Example A is what you would expect to see when looking for bullish or bearish pin bar formations. The formation is dependent on one single candlestick, and will typically be larger than its immediate preceding candlesticks and represents a rejection of a move, followed by a sharp reversal. The pin bar reversal, as it is sometimes referred to, consists of a short body and a wick, or tail, which is at least three times the length of the body, thus making them easy to identify. The area of the pin bar’s wick defines the area of price action that was rejected. Traders would read the formation as identifying a reversal in price action and a continuation in the direction of the wick.
Example B looks at these shapes more closely and identifies the expected move of any subsequent price action.
Example C shows a bullish pin bar trading strategy in action on a real chart of the USDCAD pair on a 4-hour chart. Here we can see a bullish reversal pin bar at position A. The reason that we can be fairly confident that this is a potential set up to move higher is because we can see that the previous candlesticks have found a support area as defined by our line and where candlestick A has gone down and touched that support area, only for the majority of the price action to be reversed. Had we decided to take this trade on, we would have placed a stop loss just below the support line, and we can see that on this occasion, we would have been nicely rewarded with a push higher in price action.
In example D, we can see a bearish pin bar set up on the same pair at a later date. The pair has witnessed a move higher and where at candlestick A we can easily identify a bearish pin bar setup. The subsequent candlestick moves lower, and this enforces our belief that we are going to get a reversal in price action and that indeed happens. Had we taken on this trade and placed a fairly tight stop loss, we would have been nicely rewarded again.
A word of caution, trading pin bars is essentially gambling that price action will reverse in the opposite direction of which might have been a trend, and which is therefore almost counterintuitive.

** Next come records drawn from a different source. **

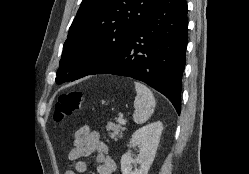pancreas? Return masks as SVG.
<instances>
[{
  "mask_svg": "<svg viewBox=\"0 0 249 174\" xmlns=\"http://www.w3.org/2000/svg\"><path fill=\"white\" fill-rule=\"evenodd\" d=\"M107 131H109L110 137L115 141L118 140L119 137H122L123 131H125V127H122L120 124H114L111 122L107 123Z\"/></svg>",
  "mask_w": 249,
  "mask_h": 174,
  "instance_id": "obj_1",
  "label": "pancreas"
}]
</instances>
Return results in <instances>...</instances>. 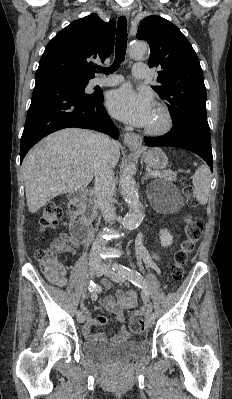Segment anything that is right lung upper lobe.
<instances>
[{"mask_svg":"<svg viewBox=\"0 0 232 399\" xmlns=\"http://www.w3.org/2000/svg\"><path fill=\"white\" fill-rule=\"evenodd\" d=\"M115 21L104 22L97 14L73 21L47 44L35 78L92 79L97 72L91 60L102 62L114 48Z\"/></svg>","mask_w":232,"mask_h":399,"instance_id":"obj_1","label":"right lung upper lobe"}]
</instances>
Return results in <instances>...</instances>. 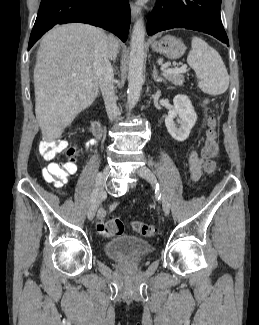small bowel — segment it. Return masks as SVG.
Masks as SVG:
<instances>
[{
	"label": "small bowel",
	"instance_id": "c3829d8e",
	"mask_svg": "<svg viewBox=\"0 0 259 325\" xmlns=\"http://www.w3.org/2000/svg\"><path fill=\"white\" fill-rule=\"evenodd\" d=\"M94 144H95V140H90L88 142V146H91ZM188 163H189V173H190L192 180H194V181L198 180L202 174V169H203L204 163H205L204 159L200 158L195 151H192L189 155ZM47 167H45L43 169V171H42L43 174ZM114 206H115V204L112 205V207H114ZM105 215H106V212L104 209H100L97 213L96 228L99 231V233H101V234H106Z\"/></svg>",
	"mask_w": 259,
	"mask_h": 325
}]
</instances>
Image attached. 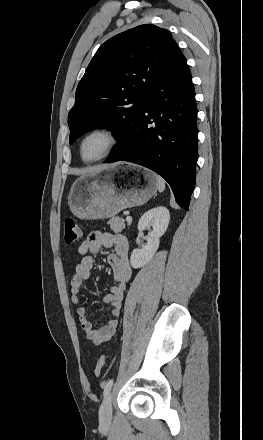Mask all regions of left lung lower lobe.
Masks as SVG:
<instances>
[{"label": "left lung lower lobe", "instance_id": "obj_1", "mask_svg": "<svg viewBox=\"0 0 263 440\" xmlns=\"http://www.w3.org/2000/svg\"><path fill=\"white\" fill-rule=\"evenodd\" d=\"M191 73L177 44L152 84L130 142L105 163L129 161L161 175L185 210L195 186L197 107Z\"/></svg>", "mask_w": 263, "mask_h": 440}]
</instances>
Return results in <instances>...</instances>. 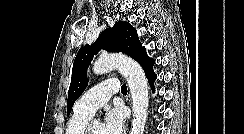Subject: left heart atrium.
Here are the masks:
<instances>
[{"instance_id": "obj_1", "label": "left heart atrium", "mask_w": 244, "mask_h": 134, "mask_svg": "<svg viewBox=\"0 0 244 134\" xmlns=\"http://www.w3.org/2000/svg\"><path fill=\"white\" fill-rule=\"evenodd\" d=\"M103 134H123L125 126V115L122 109L109 110L105 115Z\"/></svg>"}]
</instances>
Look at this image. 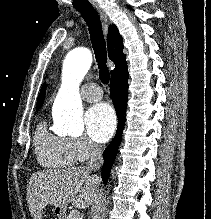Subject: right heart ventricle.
<instances>
[{"label":"right heart ventricle","mask_w":211,"mask_h":219,"mask_svg":"<svg viewBox=\"0 0 211 219\" xmlns=\"http://www.w3.org/2000/svg\"><path fill=\"white\" fill-rule=\"evenodd\" d=\"M34 148L37 161L43 167H67L75 161L65 138L50 132L44 120L38 123L35 130Z\"/></svg>","instance_id":"obj_1"}]
</instances>
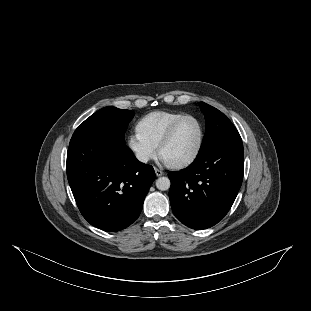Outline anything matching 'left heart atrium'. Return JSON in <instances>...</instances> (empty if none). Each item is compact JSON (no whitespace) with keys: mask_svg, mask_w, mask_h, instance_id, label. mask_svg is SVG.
Returning a JSON list of instances; mask_svg holds the SVG:
<instances>
[{"mask_svg":"<svg viewBox=\"0 0 311 311\" xmlns=\"http://www.w3.org/2000/svg\"><path fill=\"white\" fill-rule=\"evenodd\" d=\"M161 160H162L164 163L168 164L163 158H161Z\"/></svg>","mask_w":311,"mask_h":311,"instance_id":"39dd6f15","label":"left heart atrium"}]
</instances>
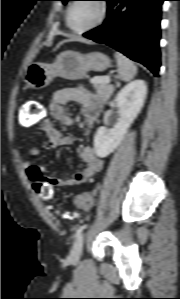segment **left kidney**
I'll return each instance as SVG.
<instances>
[{
	"mask_svg": "<svg viewBox=\"0 0 180 299\" xmlns=\"http://www.w3.org/2000/svg\"><path fill=\"white\" fill-rule=\"evenodd\" d=\"M147 94L143 80H135L126 85L116 96L120 118L113 128L100 127L94 137L95 153L104 158L112 153L122 141L128 128L141 111Z\"/></svg>",
	"mask_w": 180,
	"mask_h": 299,
	"instance_id": "obj_1",
	"label": "left kidney"
}]
</instances>
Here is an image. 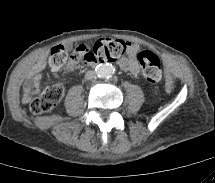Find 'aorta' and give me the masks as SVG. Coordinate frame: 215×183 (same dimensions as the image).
<instances>
[{"mask_svg":"<svg viewBox=\"0 0 215 183\" xmlns=\"http://www.w3.org/2000/svg\"><path fill=\"white\" fill-rule=\"evenodd\" d=\"M96 73L99 77L109 78L115 73V68L109 63L99 64Z\"/></svg>","mask_w":215,"mask_h":183,"instance_id":"obj_1","label":"aorta"}]
</instances>
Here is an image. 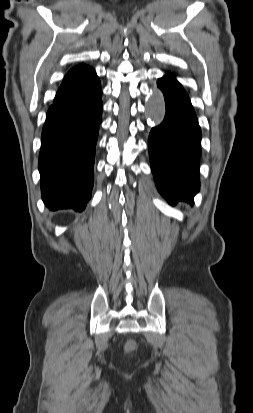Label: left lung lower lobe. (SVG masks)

Trading pin bars might be a result of many factors including economic data releases, price action hitting key levels of support and resistance, or simply running out of steam, newsflow, policymaker speeches, or other unexpected events, and therefore we do not recommend that new traders use these setups to trade unless they are experienced.
However, pin bars can also offer a warning of when to exit a trade, rather than necessarily looking at it as an opportunity to trade in the opposite direction.